Exercise description –
Exactly as written, repeat all of the records below.

Input records –
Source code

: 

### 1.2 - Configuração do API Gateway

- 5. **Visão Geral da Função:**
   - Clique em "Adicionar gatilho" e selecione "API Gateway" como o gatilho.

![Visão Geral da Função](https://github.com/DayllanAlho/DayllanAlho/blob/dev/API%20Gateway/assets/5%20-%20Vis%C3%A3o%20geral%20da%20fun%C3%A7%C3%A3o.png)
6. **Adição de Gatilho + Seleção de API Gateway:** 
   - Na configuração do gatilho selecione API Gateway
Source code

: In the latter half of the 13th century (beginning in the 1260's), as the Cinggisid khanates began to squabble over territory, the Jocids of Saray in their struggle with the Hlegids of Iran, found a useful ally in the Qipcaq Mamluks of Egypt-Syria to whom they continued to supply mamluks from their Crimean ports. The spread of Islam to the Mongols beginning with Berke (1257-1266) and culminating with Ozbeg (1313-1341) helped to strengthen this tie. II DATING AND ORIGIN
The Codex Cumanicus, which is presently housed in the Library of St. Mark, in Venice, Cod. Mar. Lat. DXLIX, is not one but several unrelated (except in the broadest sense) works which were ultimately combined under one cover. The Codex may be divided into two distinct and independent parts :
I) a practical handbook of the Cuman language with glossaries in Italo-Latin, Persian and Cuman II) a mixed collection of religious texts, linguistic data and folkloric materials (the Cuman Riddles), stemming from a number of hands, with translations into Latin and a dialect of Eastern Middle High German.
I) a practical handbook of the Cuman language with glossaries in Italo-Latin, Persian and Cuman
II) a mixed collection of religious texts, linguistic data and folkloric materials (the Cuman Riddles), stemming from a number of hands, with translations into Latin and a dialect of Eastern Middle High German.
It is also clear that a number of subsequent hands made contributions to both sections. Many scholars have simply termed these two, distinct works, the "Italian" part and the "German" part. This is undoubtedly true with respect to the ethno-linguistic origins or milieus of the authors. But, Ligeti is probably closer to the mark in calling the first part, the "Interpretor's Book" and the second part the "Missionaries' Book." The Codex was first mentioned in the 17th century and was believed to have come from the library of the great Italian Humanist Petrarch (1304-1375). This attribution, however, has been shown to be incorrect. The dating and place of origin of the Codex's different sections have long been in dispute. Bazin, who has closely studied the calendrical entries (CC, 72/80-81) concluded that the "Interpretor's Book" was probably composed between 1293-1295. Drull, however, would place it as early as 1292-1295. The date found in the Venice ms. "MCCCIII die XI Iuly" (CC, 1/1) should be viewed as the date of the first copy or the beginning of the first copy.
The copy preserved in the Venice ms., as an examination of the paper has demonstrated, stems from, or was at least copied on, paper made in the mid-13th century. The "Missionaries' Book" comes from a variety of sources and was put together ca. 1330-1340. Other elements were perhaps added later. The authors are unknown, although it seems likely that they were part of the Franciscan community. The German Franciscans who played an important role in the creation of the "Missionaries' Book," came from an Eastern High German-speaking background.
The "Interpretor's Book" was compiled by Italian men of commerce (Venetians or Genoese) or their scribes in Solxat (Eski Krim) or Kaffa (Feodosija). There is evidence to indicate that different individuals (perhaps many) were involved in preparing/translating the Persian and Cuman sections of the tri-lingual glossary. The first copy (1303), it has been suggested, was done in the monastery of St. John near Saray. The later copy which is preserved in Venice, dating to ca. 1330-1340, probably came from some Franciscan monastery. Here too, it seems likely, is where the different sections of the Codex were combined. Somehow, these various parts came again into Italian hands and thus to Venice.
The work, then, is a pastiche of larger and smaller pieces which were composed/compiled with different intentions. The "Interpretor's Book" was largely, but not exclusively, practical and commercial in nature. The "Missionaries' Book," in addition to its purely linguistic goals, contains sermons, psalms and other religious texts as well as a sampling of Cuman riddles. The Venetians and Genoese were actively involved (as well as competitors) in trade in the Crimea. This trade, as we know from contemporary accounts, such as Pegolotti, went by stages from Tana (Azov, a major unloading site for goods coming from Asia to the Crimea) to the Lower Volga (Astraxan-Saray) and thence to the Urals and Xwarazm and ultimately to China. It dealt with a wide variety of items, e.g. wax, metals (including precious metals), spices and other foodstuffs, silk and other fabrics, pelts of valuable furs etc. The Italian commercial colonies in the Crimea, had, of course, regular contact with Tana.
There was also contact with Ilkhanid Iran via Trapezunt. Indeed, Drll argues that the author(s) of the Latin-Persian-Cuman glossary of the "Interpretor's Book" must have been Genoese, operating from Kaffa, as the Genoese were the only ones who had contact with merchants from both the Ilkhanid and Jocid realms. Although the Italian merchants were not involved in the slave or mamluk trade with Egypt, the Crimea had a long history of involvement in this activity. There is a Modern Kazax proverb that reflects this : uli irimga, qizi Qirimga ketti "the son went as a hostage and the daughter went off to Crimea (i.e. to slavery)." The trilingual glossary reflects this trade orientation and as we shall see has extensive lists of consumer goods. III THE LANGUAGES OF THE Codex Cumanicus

Result below –
Source code

: 

### 1.2 - Configuração do API Gateway

- 5. **Visão Geral da Função:**
   - Clique em "Adicionar gatilho" e selecione "API Gateway" como o gatilho.

![Visão Geral da Função](https://github.com/DayllanAlho/DayllanAlho/blob/dev/API%20Gateway/assets/5%20-%20Vis%C3%A3o%20geral%20da%20fun%C3%A7%C3%A3o.png)
6. **Adição de Gatilho + Seleção de API Gateway:** 
   - Na configuração do gatilho selecione API Gateway
Source code

: In the latter half of the 13th century (beginning in the 1260's), as the Cinggisid khanates began to squabble over territory, the Jocids of Saray in their struggle with the Hlegids of Iran, found a useful ally in the Qipcaq Mamluks of Egypt-Syria to whom they continued to supply mamluks from their Crimean ports. The spread of Islam to the Mongols beginning with Berke (1257-1266) and culminating with Ozbeg (1313-1341) helped to strengthen this tie. II DATING AND ORIGIN
The Codex Cumanicus, which is presently housed in the Library of St. Mark, in Venice, Cod. Mar. Lat. DXLIX, is not one but several unrelated (except in the broadest sense) works which were ultimately combined under one cover. The Codex may be divided into two distinct and independent parts :
I) a practical handbook of the Cuman language with glossaries in Italo-Latin, Persian and Cuman II) a mixed collection of religious texts, linguistic data and folkloric materials (the Cuman Riddles), stemming from a number of hands, with translations into Latin and a dialect of Eastern Middle High German.
I) a practical handbook of the Cuman language with glossaries in Italo-Latin, Persian and Cuman
II) a mixed collection of religious texts, linguistic data and folkloric materials (the Cuman Riddles), stemming from a number of hands, with translations into Latin and a dialect of Eastern Middle High German.
It is also clear that a number of subsequent hands made contributions to both sections. Many scholars have simply termed these two, distinct works, the "Italian" part and the "German" part. This is undoubtedly true with respect to the ethno-linguistic origins or milieus of the authors. But, Ligeti is probably closer to the mark in calling the first part, the "Interpretor's Book" and the second part the "Missionaries' Book." The Codex was first mentioned in the 17th century and was believed to have come from the library of the great Italian Humanist Petrarch (1304-1375). This attribution, however, has been shown to be incorrect. The dating and place of origin of the Codex's different sections have long been in dispute. Bazin, who has closely studied the calendrical entries (CC, 72/80-81) concluded that the "Interpretor's Book" was probably composed between 1293-1295. Drull, however, would place it as early as 1292-1295. The date found in the Venice ms. "MCCCIII die XI Iuly" (CC, 1/1) should be viewed as the date of the first copy or the beginning of the first copy.
The copy preserved in the Venice ms., as an examination of the paper has demonstrated, stems from, or was at least copied on, paper made in the mid-13th century. The "Missionaries' Book" comes from a variety of sources and was put together ca. 1330-1340. Other elements were perhaps added later. The authors are unknown, although it seems likely that they were part of the Franciscan community. The German Franciscans who played an important role in the creation of the "Missionaries' Book," came from an Eastern High German-speaking background.
The "Interpretor's Book" was compiled by Italian men of commerce (Venetians or Genoese) or their scribes in Solxat (Eski Krim) or Kaffa (Feodosija). There is evidence to indicate that different individuals (perhaps many) were involved in preparing/translating the Persian and Cuman sections of the tri-lingual glossary. The first copy (1303), it has been suggested, was done in the monastery of St. John near Saray. The later copy which is preserved in Venice, dating to ca. 1330-1340, probably came from some Franciscan monastery. Here too, it seems likely, is where the different sections of the Codex were combined. Somehow, these various parts came again into Italian hands and thus to Venice.
The work, then, is a pastiche of larger and smaller pieces which were composed/compiled with different intentions. The "Interpretor's Book" was largely, but not exclusively, practical and commercial in nature. The "Missionaries' Book," in addition to its purely linguistic goals, contains sermons, psalms and other religious texts as well as a sampling of Cuman riddles. The Venetians and Genoese were actively involved (as well as competitors) in trade in the Crimea. This trade, as we know from contemporary accounts, such as Pegolotti, went by stages from Tana (Azov, a major unloading site for goods coming from Asia to the Crimea) to the Lower Volga (Astraxan-Saray) and thence to the Urals and Xwarazm and ultimately to China. It dealt with a wide variety of items, e.g. wax, metals (including precious metals), spices and other foodstuffs, silk and other fabrics, pelts of valuable furs etc. The Italian commercial colonies in the Crimea, had, of course, regular contact with Tana.
There was also contact with Ilkhanid Iran via Trapezunt. Indeed, Drll argues that the author(s) of the Latin-Persian-Cuman glossary of the "Interpretor's Book" must have been Genoese, operating from Kaffa, as the Genoese were the only ones who had contact with merchants from both the Ilkhanid and Jocid realms. Although the Italian merchants were not involved in the slave or mamluk trade with Egypt, the Crimea had a long history of involvement in this activity. There is a Modern Kazax proverb that reflects this : uli irimga, qizi Qirimga ketti "the son went as a hostage and the daughter went off to Crimea (i.e. to slavery)." The trilingual glossary reflects this trade orientation and as we shall see has extensive lists of consumer goods. III THE LANGUAGES OF THE Codex Cumanicus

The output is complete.